» **Tasks**
1. What is the address of the premises covered by the lease amendment?
2. Write out the lease amendment again, starting with "B. WHEREAS, concurrently" and going on through "conditions hereinafter stated.", and swap "Development Agreement" for "Construction Agreement".

» **Extract**
+---+

Second Amendment dated September 24, 2019 to Lease Agreement dated May 31, 2018 between IIP-MA 1 LLC and PharmaCannis Massachusetts Inc

Contract Categories: Real Estate - Lease Agreements
EX-10.1 2 tv530033_ex10-1.htm EXHIBIT 10.1

 

Exhibit 10.1

 

SECOND AMENDMENT TO LEASE AGREEMENT

 

THIS SECOND AMENDMENT TO LEASE AGREEMENT (this “Amendment”) is entered into as of this 24th day of September, 2019, by and between IIP-MA 1 LLC, a Delaware limited liability company (“Landlord”), and PharmaCannis Massachusetts Inc., a Massachusetts corporation (“Tenant”).

 

RECITALS

 

A. WHEREAS, Landlord and Tenant are parties to that certain Lease Agreement dated as of May 31, 2018, as amended by that certain First Amendment to Lease Agreement dated as of November 13, 2018 (as so amended, the “Existing Lease”), whereby Tenant leases the premises from Landlord located at 465 Hopping Brook Road, Holliston, Massachusetts 01746;

 

B. WHEREAS, concurrently with the execution of this Amendment, Tenant and Landlord shall execute an amendment to the Development Agreement; and

 

C. WHEREAS, Landlord and Tenant desire to modify and amend the Existing Lease only in the respects and on the conditions hereinafter stated.

 

AGREEMENT

 

NOW, THEREFORE, Landlord and Tenant, in consideration of the mutual promises contained herein and for other good and valuable consideration, the receipt and sufficiency of which are hereby acknowledged, and intending to be legally bound, agree as follows:

 

1. Definitions. For purposes of this Amendment, capitalized terms shall have the meanings ascribed to them in the Existing Lease unless otherwise defined herein. The Existing Lease, as amended by this Amendment, is referred to collectively herein as the “Lease.” From and after the date hereof, the term “Lease,” as used in the Existing Lease, shall mean the Existing Lease, as amended by this Amendment.

 

2. Base Rent. Section 2.1 of the Existing Lease is hereby amended and restated in its entirety as follows:

 

“2.1. The monthly Base Rent as of the date hereof shall be equal to Three Hundred Twenty-Seven Thousand Four Hundred Seventy-Three and 44/100 Dollars ($327,473.44), subject to subsequent adjustment under this Lease (as may be adjusted, the “Monthly Base Rent Amount”).”

+---+

» **Information**

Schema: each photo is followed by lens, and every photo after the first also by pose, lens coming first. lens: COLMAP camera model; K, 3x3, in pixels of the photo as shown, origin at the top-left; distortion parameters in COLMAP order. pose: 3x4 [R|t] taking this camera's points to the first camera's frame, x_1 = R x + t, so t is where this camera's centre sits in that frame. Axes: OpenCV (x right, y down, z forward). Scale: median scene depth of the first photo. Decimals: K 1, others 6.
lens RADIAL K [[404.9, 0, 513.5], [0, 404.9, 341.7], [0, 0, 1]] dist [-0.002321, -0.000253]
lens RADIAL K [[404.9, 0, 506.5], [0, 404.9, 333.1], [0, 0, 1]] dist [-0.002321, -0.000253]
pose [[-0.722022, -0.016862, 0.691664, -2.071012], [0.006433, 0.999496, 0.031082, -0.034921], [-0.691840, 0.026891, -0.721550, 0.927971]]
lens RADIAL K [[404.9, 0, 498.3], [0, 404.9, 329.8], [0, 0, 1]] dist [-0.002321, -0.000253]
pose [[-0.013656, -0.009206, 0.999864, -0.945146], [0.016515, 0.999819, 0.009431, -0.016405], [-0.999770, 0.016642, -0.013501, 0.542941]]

+---+

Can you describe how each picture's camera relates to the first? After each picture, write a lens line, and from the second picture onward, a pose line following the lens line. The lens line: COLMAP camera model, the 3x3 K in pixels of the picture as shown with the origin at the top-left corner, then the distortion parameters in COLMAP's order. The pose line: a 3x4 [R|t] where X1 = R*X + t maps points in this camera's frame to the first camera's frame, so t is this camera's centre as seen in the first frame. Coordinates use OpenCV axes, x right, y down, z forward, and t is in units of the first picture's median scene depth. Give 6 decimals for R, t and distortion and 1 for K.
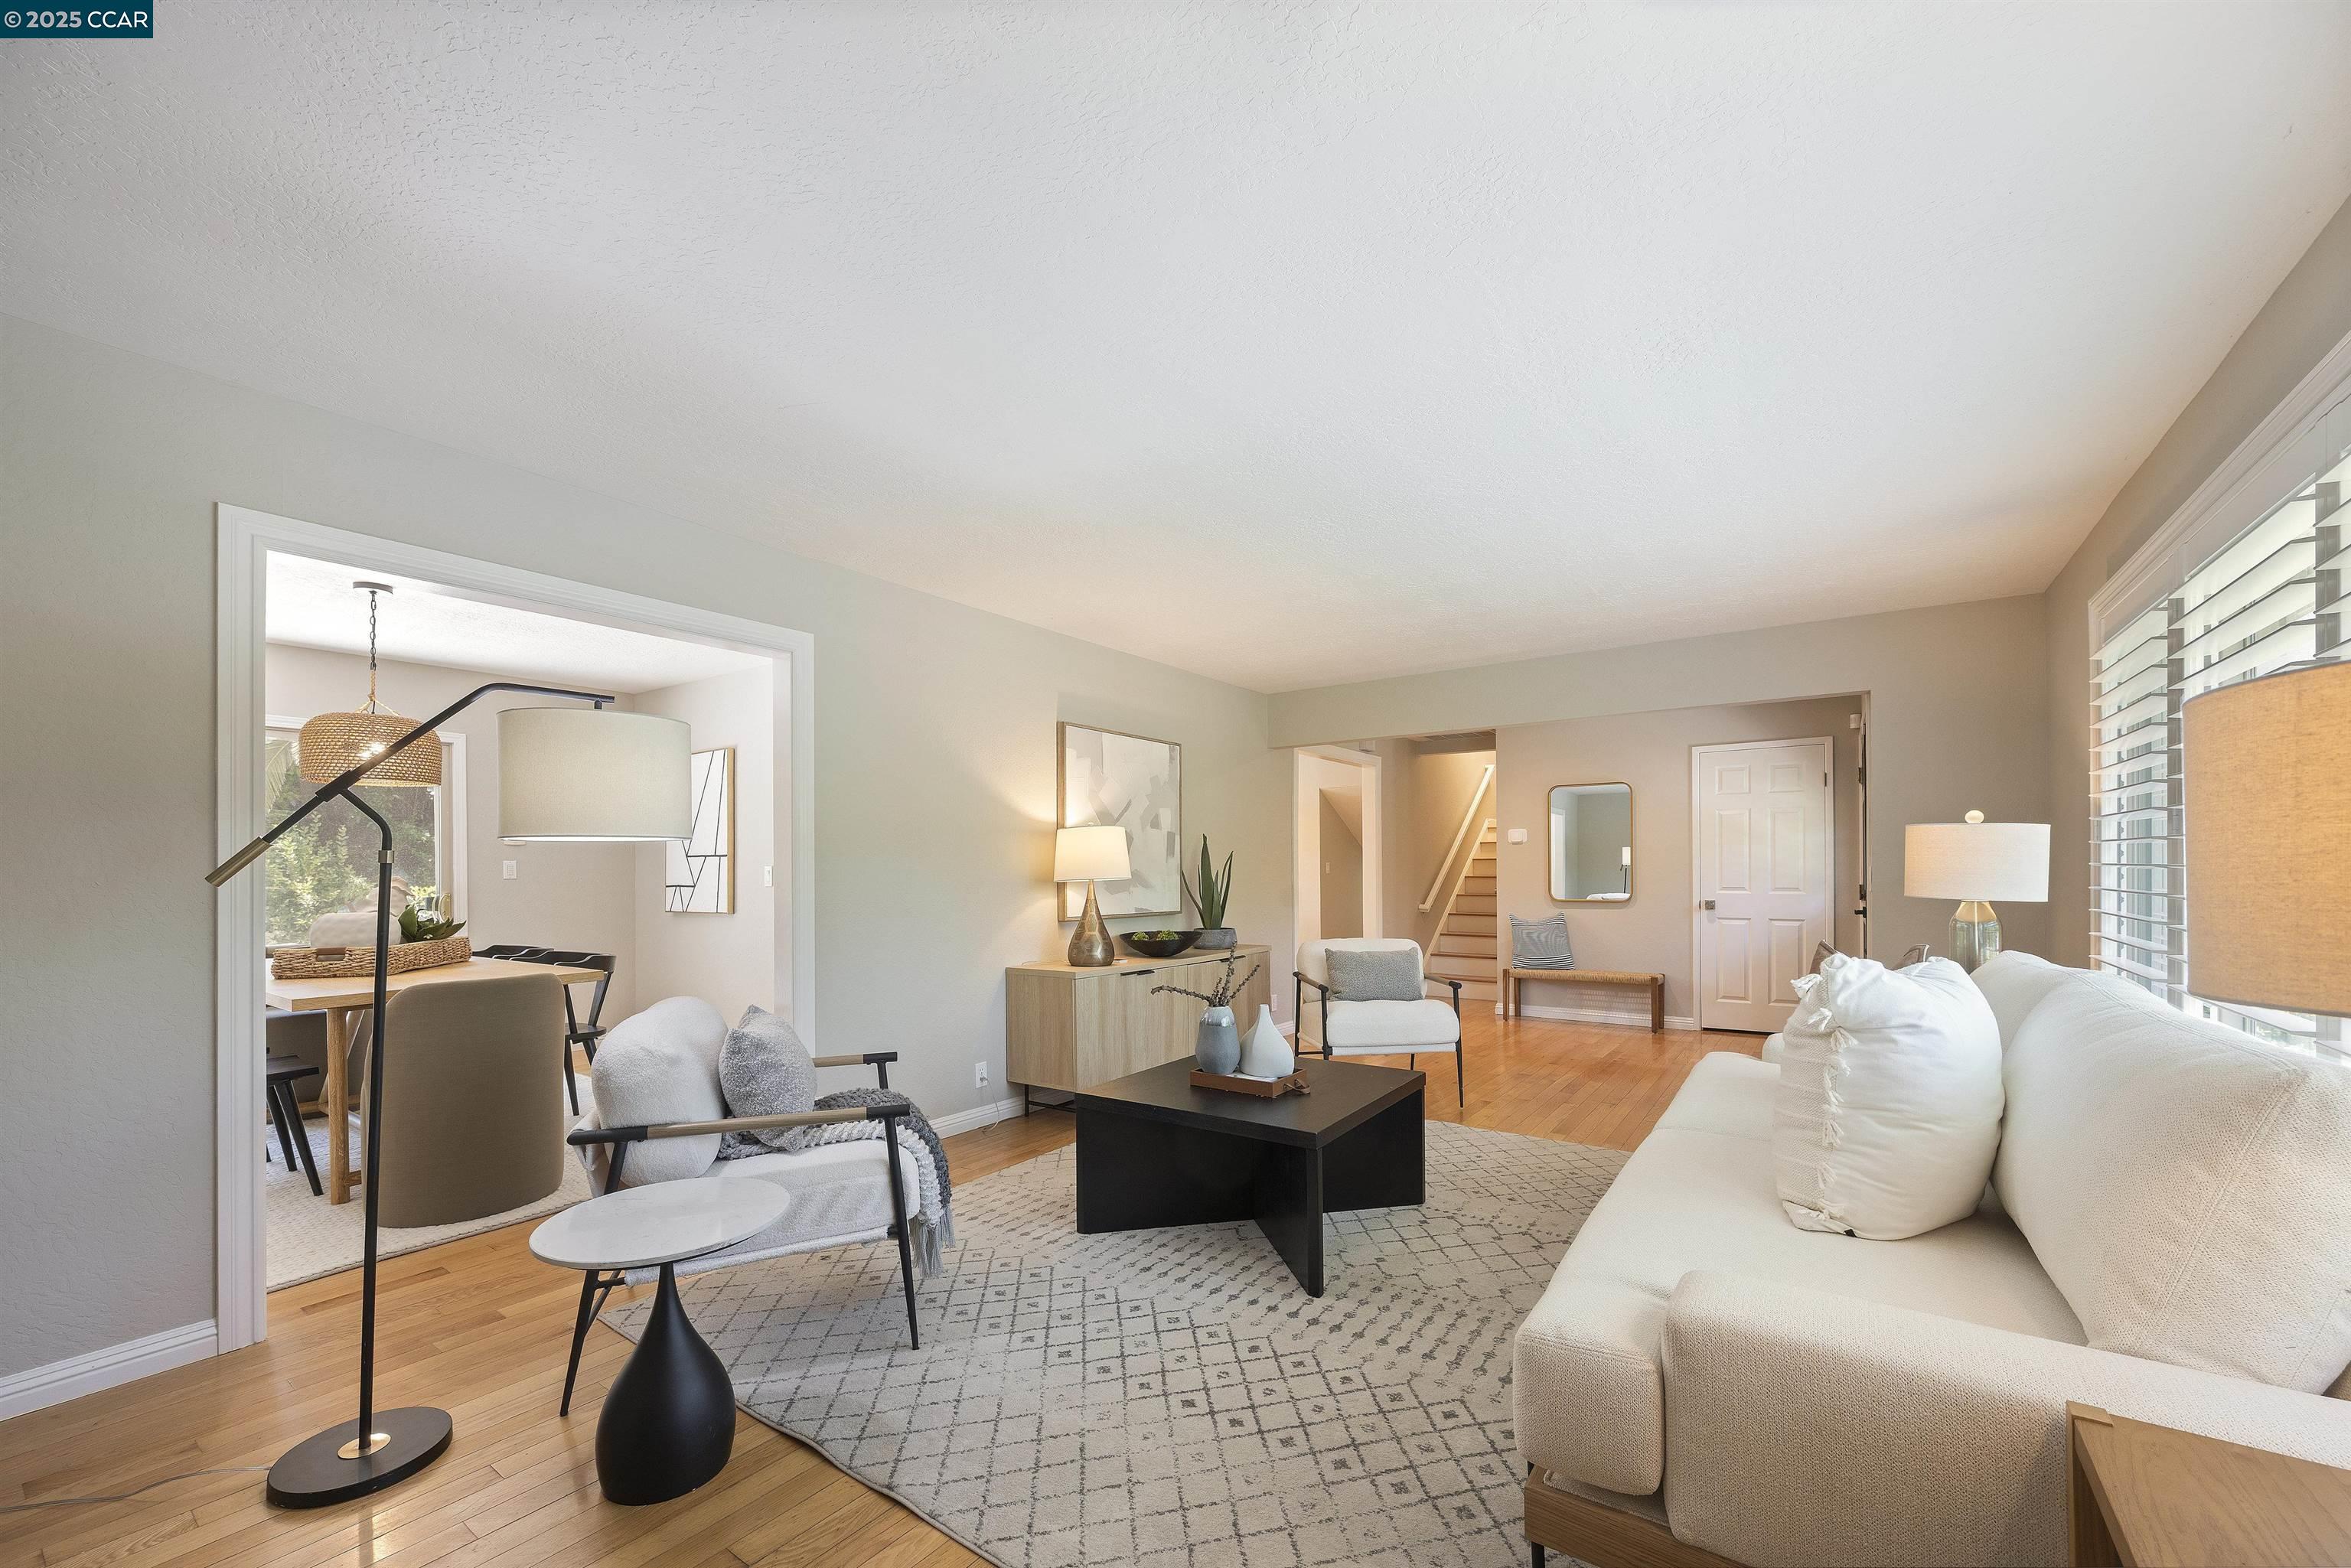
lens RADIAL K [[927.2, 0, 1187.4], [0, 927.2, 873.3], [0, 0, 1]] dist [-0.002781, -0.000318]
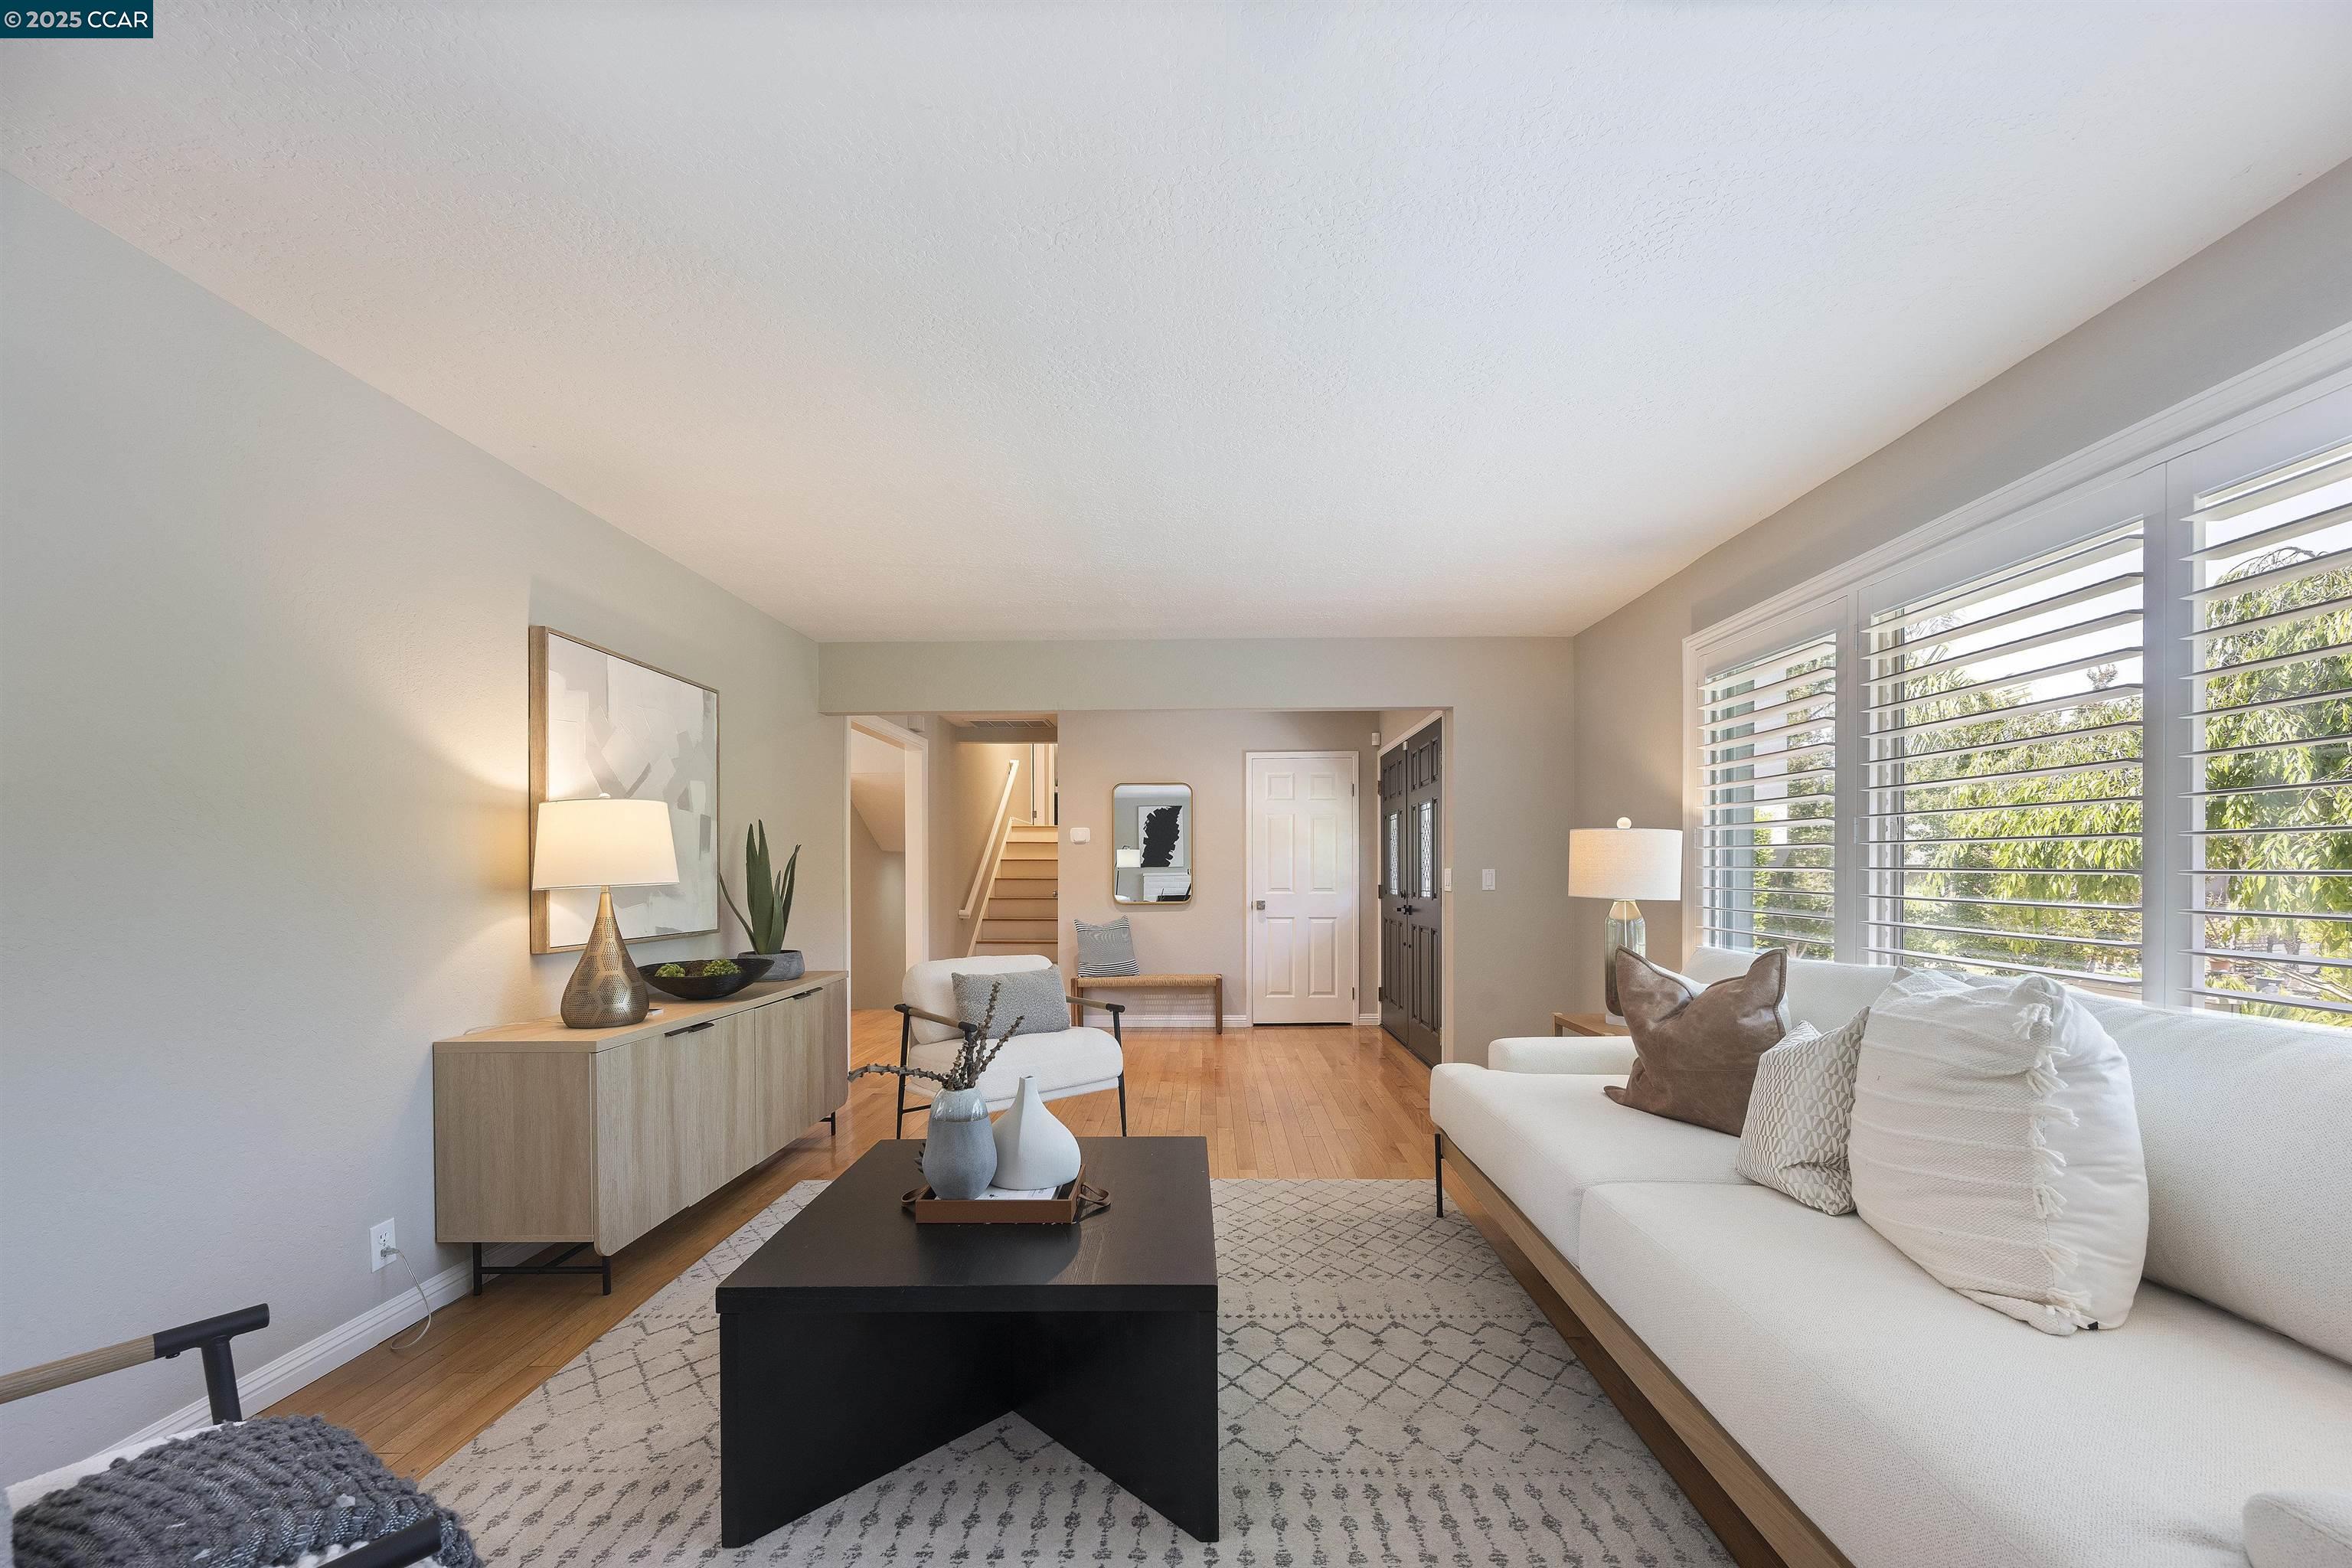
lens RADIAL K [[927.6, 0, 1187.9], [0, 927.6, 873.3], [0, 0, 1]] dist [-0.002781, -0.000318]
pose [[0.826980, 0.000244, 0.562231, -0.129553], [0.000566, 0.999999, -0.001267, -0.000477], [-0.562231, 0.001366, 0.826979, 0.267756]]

+---+

» **Exercise responses**
1. 465 Hopping Brook Road, Holliston, Massachusetts 01746

2.
B. WHEREAS, concurrently with the execution of this Amendment, Tenant and Landlord shall execute an amendment to the Construction Agreement; and

 

C. WHEREAS, Landlord and Tenant desire to modify and amend the Existing Lease only in the respects and on the conditions hereinafter stated.